Though if it's procedural, they can generate the ocean mesh chunk by chunk during runtime, and discard the mesh when out-of-view. Certain procedural algorithms can, given a state, generate a low-res mesh, and then procedurally generate more and more detailed versions (higher LOD) of that same mesh when needed.

I cant say for sure but they probably used some LOD system similar to the ones used in terrain rendering where the ocean is divided in patches with different LODs based on distance from camera, etc.

Though if it's procedural, they can generate the ocean mesh chunk by chunk during runtime, and discard the mesh when out-of-view. Certain procedural algorithms can, given a state, generate a low-res mesh, and then procedurally generate more and more detailed versions (higher LOD) of that same mesh when needed.

Thank you! I managed to get the following from a dev on twitter:

He says the ocean is 1 mesh on a plane - which is procedural and done by a pixel shader (runtime-generated). I think you hit the nail on the head. He also says they used LOD's between shallow/deep water oceans and further waves are lesser detailed but detail only as the boat gets closer to the water.

Procedural seems to be some kind of code that "Streams" or processes graphics differently, am I right Servant? Not understanding how that exactly works when an ocean is 1 plane and generated "procedurally"

The usual way things are done is: put mesh in a file, load mesh into game, render mesh. In that way, the mesh is pre made by some artist and stored in there.

"procedural" generation means that whatever data you're using (it could be anything really, textures, geometry, random AI states, etc, for now we're with geometry) gets generated by some process in code. That process produces the data you're going to use.

Of course, nothing imposes that you can't store that data and load it later (it would still be "procedurally generated") but in this case, I doubt you'd get anything useable from storing an ocean.

So the distinction is between something artist authored and something procedurally generated.
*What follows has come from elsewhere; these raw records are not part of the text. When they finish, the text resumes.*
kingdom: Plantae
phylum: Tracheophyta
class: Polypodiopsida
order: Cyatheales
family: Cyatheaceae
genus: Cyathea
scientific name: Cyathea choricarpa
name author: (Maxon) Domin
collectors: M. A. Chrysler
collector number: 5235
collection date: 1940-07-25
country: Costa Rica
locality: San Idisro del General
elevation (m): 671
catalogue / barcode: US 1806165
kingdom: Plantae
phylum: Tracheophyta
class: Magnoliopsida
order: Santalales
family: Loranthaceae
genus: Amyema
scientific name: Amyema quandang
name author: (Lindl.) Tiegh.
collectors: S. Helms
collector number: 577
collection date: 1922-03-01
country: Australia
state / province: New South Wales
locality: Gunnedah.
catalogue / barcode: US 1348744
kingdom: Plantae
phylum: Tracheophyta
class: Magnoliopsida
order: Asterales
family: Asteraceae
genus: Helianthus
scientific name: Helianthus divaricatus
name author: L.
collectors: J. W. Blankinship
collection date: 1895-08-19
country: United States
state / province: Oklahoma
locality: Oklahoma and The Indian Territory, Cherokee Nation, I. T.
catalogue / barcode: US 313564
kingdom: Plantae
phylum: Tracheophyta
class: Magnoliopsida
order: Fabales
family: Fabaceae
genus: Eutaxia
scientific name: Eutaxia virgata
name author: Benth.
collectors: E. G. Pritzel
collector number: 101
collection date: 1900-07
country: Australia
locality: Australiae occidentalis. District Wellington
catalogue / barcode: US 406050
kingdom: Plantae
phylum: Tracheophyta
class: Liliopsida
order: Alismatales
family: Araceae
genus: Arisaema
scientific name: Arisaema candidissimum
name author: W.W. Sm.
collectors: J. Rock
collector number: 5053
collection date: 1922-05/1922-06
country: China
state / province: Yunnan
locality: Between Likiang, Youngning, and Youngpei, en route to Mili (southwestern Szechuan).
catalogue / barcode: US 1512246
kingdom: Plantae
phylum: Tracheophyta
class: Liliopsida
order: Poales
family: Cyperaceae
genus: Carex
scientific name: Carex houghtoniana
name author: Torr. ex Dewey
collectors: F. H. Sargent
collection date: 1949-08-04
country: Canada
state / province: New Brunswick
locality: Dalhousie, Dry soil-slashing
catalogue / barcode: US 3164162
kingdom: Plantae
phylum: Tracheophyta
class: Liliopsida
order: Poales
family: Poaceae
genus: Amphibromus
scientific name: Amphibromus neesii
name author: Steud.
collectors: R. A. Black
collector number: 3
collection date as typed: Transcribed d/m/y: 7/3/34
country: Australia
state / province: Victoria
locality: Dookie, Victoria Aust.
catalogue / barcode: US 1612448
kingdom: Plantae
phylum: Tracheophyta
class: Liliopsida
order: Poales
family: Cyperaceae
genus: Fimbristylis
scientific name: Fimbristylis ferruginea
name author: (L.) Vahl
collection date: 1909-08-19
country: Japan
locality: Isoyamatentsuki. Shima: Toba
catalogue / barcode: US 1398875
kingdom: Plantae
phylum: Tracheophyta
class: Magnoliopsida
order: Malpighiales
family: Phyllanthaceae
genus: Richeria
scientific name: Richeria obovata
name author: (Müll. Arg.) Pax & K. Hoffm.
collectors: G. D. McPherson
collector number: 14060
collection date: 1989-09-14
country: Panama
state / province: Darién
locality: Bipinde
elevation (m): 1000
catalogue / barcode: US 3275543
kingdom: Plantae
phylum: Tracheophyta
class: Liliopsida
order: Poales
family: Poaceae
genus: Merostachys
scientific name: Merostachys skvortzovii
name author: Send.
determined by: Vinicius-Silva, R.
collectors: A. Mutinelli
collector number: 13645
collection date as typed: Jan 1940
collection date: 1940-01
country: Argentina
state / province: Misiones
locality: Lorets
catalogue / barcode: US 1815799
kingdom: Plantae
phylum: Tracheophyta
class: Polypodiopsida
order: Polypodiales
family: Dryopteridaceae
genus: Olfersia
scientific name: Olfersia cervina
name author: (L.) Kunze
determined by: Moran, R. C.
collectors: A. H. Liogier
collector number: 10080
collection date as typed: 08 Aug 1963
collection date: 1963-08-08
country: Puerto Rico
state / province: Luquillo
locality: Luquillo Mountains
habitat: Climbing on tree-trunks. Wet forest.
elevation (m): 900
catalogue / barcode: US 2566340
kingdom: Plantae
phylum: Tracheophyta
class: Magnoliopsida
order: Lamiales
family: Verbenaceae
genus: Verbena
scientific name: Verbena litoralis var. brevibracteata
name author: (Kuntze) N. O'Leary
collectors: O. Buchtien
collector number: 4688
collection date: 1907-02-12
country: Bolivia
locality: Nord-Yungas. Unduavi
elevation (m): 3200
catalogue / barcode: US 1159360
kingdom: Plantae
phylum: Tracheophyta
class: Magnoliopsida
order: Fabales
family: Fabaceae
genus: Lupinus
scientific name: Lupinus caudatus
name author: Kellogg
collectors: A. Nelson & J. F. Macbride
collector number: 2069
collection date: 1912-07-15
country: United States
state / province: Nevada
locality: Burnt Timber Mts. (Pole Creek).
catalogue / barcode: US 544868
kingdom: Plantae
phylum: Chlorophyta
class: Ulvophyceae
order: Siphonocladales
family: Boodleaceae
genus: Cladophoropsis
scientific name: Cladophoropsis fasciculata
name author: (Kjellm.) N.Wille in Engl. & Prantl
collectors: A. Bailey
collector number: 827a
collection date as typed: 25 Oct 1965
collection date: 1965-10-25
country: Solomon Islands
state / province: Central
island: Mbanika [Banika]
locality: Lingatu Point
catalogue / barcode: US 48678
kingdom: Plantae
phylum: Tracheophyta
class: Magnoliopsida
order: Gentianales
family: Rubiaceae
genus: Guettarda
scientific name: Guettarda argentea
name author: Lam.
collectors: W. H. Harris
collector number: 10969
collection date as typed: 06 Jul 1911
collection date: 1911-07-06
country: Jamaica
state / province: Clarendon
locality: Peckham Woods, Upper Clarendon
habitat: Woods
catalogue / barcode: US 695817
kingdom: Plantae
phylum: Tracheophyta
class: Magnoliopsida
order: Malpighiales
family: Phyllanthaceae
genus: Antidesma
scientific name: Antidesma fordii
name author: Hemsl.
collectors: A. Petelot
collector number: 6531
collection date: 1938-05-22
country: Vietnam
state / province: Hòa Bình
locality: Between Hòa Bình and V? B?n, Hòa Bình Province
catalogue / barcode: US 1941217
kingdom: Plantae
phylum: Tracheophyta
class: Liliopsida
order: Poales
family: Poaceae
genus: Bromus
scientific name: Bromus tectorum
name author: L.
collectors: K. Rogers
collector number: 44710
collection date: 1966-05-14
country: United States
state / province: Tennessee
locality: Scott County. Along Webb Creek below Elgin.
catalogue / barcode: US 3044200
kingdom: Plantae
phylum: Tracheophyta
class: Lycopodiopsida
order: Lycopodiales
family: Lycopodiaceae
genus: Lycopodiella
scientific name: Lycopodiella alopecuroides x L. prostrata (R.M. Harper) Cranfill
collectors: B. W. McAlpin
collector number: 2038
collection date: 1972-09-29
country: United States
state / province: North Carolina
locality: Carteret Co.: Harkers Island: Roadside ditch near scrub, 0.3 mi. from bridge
That line can be blurred easily since nothing is completely procedural (or random), you still have to input some parameters most of the time. For example, terrain generation, you'll probably want a value of how high will be the highest peak, how rough the terrain is going to be, you might want to raise or lower the ocean level, and so on.

Say, in Minecraft, the terrain isn't completely random, the biomes aren't generated out of thin air, they have to be specified somewhere, the trees they use, their animals, the ground blocks, etc.

All of these parameters are input in an algorithm (for complex stuff like terrain, it could be complete modules of algorithms with specific tasks) and the output is the data you're going to use.